*** Opening Data for processing ***

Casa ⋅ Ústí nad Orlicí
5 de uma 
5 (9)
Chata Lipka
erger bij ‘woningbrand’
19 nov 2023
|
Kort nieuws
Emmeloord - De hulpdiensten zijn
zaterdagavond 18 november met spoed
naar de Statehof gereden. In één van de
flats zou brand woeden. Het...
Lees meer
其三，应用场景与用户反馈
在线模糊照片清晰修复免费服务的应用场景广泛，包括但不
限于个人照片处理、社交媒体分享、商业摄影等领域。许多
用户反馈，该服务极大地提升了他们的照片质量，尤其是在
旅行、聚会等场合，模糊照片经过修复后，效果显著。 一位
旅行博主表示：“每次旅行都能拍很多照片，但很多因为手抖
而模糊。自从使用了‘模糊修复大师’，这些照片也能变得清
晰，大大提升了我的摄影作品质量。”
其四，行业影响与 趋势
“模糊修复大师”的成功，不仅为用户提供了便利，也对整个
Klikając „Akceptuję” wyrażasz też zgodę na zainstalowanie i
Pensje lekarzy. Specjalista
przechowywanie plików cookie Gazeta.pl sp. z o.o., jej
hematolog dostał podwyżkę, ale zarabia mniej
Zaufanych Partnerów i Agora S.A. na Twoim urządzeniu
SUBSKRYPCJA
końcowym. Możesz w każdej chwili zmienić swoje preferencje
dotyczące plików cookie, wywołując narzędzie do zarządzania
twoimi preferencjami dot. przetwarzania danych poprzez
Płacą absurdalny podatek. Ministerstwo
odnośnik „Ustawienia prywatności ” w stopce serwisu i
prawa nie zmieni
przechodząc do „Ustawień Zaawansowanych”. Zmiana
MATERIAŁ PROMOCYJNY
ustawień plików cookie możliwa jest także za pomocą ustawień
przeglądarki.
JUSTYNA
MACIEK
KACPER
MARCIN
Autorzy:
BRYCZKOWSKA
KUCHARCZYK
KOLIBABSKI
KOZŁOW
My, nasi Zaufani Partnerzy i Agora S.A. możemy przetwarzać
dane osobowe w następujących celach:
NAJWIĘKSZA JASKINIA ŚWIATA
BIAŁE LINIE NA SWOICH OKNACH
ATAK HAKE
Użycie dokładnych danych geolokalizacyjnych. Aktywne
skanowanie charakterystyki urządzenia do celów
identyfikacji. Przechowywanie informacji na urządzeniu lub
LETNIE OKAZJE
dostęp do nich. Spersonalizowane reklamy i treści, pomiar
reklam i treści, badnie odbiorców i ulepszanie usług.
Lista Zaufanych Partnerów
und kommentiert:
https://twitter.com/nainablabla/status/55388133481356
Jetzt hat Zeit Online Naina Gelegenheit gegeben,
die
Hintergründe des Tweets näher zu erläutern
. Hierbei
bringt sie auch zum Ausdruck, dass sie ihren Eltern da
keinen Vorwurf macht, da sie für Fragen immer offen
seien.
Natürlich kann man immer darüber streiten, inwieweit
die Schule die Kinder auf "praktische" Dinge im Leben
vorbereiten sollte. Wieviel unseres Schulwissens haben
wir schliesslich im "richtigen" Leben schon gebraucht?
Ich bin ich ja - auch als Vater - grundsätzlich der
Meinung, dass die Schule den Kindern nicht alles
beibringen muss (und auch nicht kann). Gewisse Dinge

*** Closing Data for processing ***

**Instruction**
Identify every line above with the string "cookie" in it. Copy those lines.

**Output for this exercise**
przechowywanie plików cookie Gazeta.pl sp. z o.o., jej
dotyczące plików cookie, wywołując narzędzie do zarządzania
ustawień plików cookie możliwa jest także za pomocą ustawień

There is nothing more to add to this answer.